In late January of this year, Movidius and Google broadened their collaboration plans, which had begun with 2014's Project Tango prototype depth-sensing smartphone. As initially announced, the companies’ broader intention to "accelerate the adoption of deep learning within mobile devices" was somewhat vague. However, as of earlier this month, at least some of the details of the planned collaboration become clearer, thanks to the unveiling of Movidius' Fathom Software Framework and Neural Compute Stick (Video 1).
Video 1. Movidius shares its vision for the Fathom deep learning platform in this introductory clip.
Hardware details first: the Neural Compute Stick is a USB 3 module based on the MA2450 variant of Movidius' Myriad 2 VPU (visual processing unit) family, and also containing 512 Mbytes of LPDDR3 SDRAM (Figure 1). The company claims that the Neural Compute Stick's peak performance when running convolutional neural network tasks ranges from 80 to 150 GFLOPS, depending on the network complexity and required precision, while consuming less than 1.2 watts of peak power. Note that the Neural Compute Stick is backwards compatible with USB 1.1- and USB 2-based systems, albeit with unspecified reduced performance resulting from the decreased interface bandwidth.
Figure 1. Movidius' new Fathom Neural Compute Stick, based on the company's Myriad 2 VPU (vision processing unit), also includes 512MB of SDRAM and other circuitry within a USB 3-interface peripheral intended for straightforward deep learning development and prototyping (note that the final product will not come in see-through packaging).
What about the Google collaboration angle? For the answer to that question, turn your attention to the software side of Movidius’ story. At its core, the Fathom Software Framework is a utility that transforms existing pre-trained neural networks, generated by deep learning frameworks such as Caffe and Google's TensorFlow, into equivalents ready for execution on Myriad 2. The intention here is that after developing, training, and assessing the accuracy of a base neural network model on an Ubuntu Linux-based workstation, you can migrate the model to a Myriad 2-optimized equivalent for execution on the Neural Compute Stick, iterating the prototyping and optimization until you achieve desired speed and accuracy results on the Movidius-tailored model version.
With respect to real-time object recognition and other deep learning tasks using the Fathom Compute Stick, Movidius has focused its near-term attention Google's TensorFlow (with future support for other frameworks to be considered, based on customer requests).
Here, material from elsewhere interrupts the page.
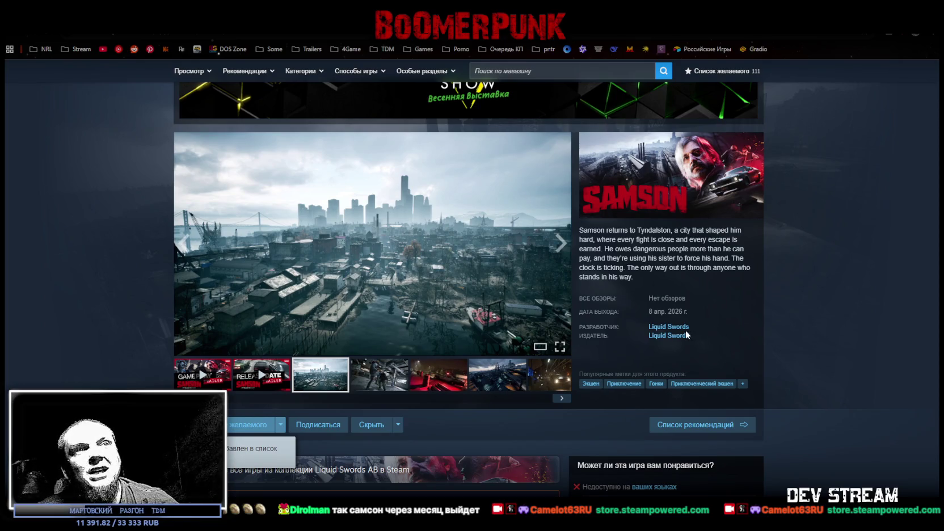
click(665, 337)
As the company's presentation at the IEEE 2014 Hot Chips Symposium (PDF) reveals, the Myriad 2 SoC contains not only multiple vector processors and image processing acceleration blocks, but also several RISC CPU cores capable of running real-time operating system stubs, firmware, and other code (Figure 2).
Figure 2. The Myriad 2 SoC's integrated RISC CPU cores and vector processors (top) find use in executing embedded portions of partner Google's TensorFlow deep learning software library (bottom). Movidius' Fathom Software Framework also supports the popular Caffe framework for offline development and prototyping.
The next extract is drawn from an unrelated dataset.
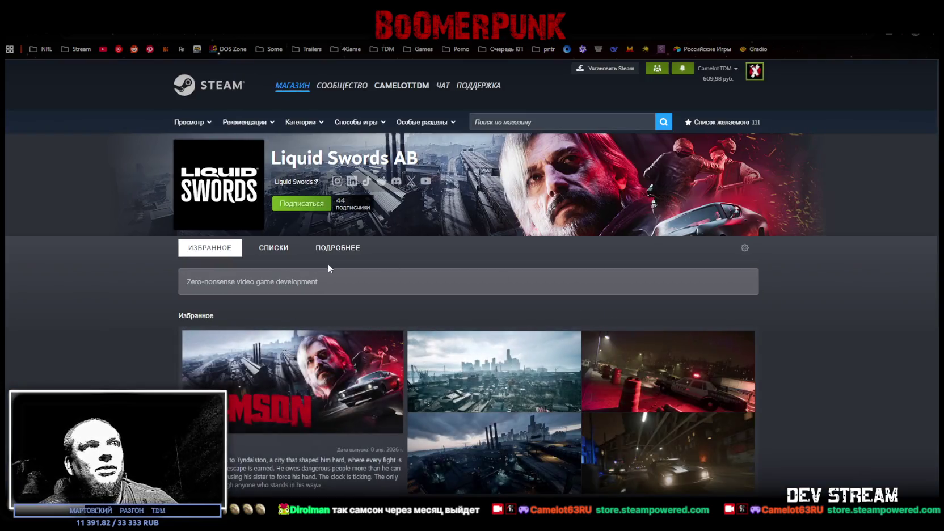
- Browse the Liquid Swords AB featured, lists and details tabs, then return to the EntHub article
click(278, 249)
With Fathom, Myriad 2's RISC CPU cores (along with its vector processors) find use in implementing TensorFlow's embedded "online mode" option. By subdividing the overall TensorFlow processing between the Neural Compute Stick and the host it's connected to (such as one of the ARM-based Raspberry Pi family of boards), you're able to add real-time processing of a neural network model to any existing TensorFlow-supportive CPU and associated platform. The ultimate intention is for the Myriad 2 SoC and related memory and other circuitry to be embedded within a drone or other end product. But the Fathom acceleration peripheral approach allows for relatively straightforward deep learning prototyping using an existing USB-based design.
According to Gary Brown, Vice President of Marketing at Movidius, the Fathom platform is applicable to a broad variety of pattern matching and deep learning functions, such as speech recognition. However, computer vision remains the company's focus. This focus is reflected in the fact that Myriad 2 is tailored for such applications by virtue of its embedded imaging accelerators, for example, along with its multiple integrated MIPI CSI camera interfaces. And, as other industry observers have recently noted, computer vision applications are particularly performance-intensive and amenable to acceleration.
The Fathom Software Framework and Neural Compute Stick were publicly shown for the first time at the Embedded Vision Summit held earlier this month (Video 2). According to Movidius, initial Neural Compute Stick samples are now available for Tier 1 customers and deep learning researchers, with broader availability slated for later this year. General pricing has yet to be finalized, but Brown indicated in a recent briefing that it would likely be less than $200, and subsequent press coverage suggests an even more aggressive sub-$100 price target.
Video 2. The early-May 2016 Embedded Vision Summit marked the first public showing of the Fathom platform.